/
Senin, 08 Agustus 2022 | 16:49 WIB
Kolase gambar Camat Payakumbuh Timut Dewi Novita. (istimewa)

Deli.Suara.com - Sekretaris Daerah (Sekda) Pemerintah Kota Payakumbuh, Sumatera Barat (Sumbar), Rida Ananda memberikan penjelasan terkait dengan kabar pencopotan Camat Payakumbuh Timur, Dewi Novita.

Menurutnya, tidak benar Camat Payakumbuh Timur dicopot gegara berlenggak-lenggok ala Citayam Fashion Week. Sekda mengatakan camat yang viral itu tidak dicopot.

"Ya, di rotasi. Bukan di copot. Kalau di copot tentu tidak ada lagi jabatannya. Itu hanya kesalahan biasa. Yang bersangkutan di rotasi menjadi Sekretaris Satpol PP," katanya seperti dilansir dari SuaraSumbar.id, Senin (8/8/2022).

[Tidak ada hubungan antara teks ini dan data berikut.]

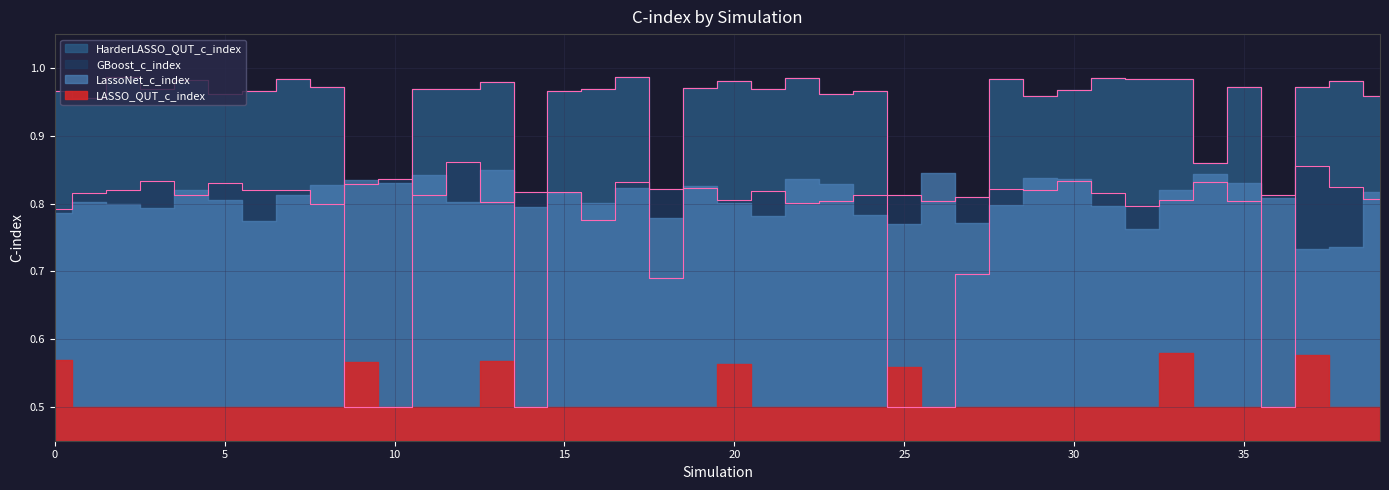

At which category does GBoost_c_index reach its first local peak?

3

Rida mengatakan Dewi hanya dirotasi atau dipindah tugaskan dari camat ke Satpol PP Kota Payakumbuh dengan eselon yang masih sama, yakni eselon III a.

Sekda juga membenarkan rotasi terhadap camat karena yang postingan konten Dewi yang bergaya ala Citayam Fashion Week. Aksi Camat itu kemudian dikritik Majelis Ulama (MUI) setempat.

"MUI mengkritik soal pakaiannya. Kemudian dilaporkan kepada pak wali. Tentu ini menjadi pertimbangan oleh pak wali. Walaupun di rotasi, jabatannya masih sama yakni eselon 3A," tuturnya.

Selain itu, Rida membenarkan bahwa Camat Payakumbuh Timur, Dewi Novita telah menjadi camat terbaik di tingkat Kota Payakumbuh dan akan mewakili daerah tersebut untuk lomba tingkat provinsi.

"Itu kan kompetensi camat. Dari tiga camat yang ikut, dia yang terbaik dan terpilih mewakili Payakumbuh ke tingkat provinsi," pungkasnya.

Diketahui, usai videonya yang bergaya ala Citayam Fashion Week dengan berlenggak-lenggok di jalanan beredar di media sosial (Medsos), seorang camat di Kota Payakumbuh dikabarkan dicopot dari jabatannya.

Baca Juga: Denise Chariesta Hadiri Pemeriksaan di Polda Sumut, Beri Pesan Begini ke Razman Nasution

Kabar pencopotan itu dibeberkan oleh akun TikTok @dewi.centong yang dibagikan ulang oleh akun Instagram @lambe_turah. 

"Gara Gara Komen, Eh Gara Gara Konten," tulis @lambe_turah seperti dikutip SuaraSumbar.id, Senin (8/8/2022).

Lewat akun media sosialnya, Camat Payakumbuh Timur bernama asli Dewi Novita itu menyampaikan bahwa niatnya mengadaptasi Citayam Fashion Week di daerahnya malah berujung pencopotan dari jabatan.

"Aku seorang Camat di Kota Payakumbuh, Sumatera Barat. Pernah ikutan membuat video viral ala-ala Citayam Fashion Week dengan nama Payakumbuh Fashion Week," katanya.

Ia mengaku hanya berniat membuat konten, tanpa maksud melanggar norma-norma agama atau adat istiadat setempat.

"(Hingga) kemudian dikomen-lah oleh salah satu lembaga MUI Kota Payakumbuh," sambungnya.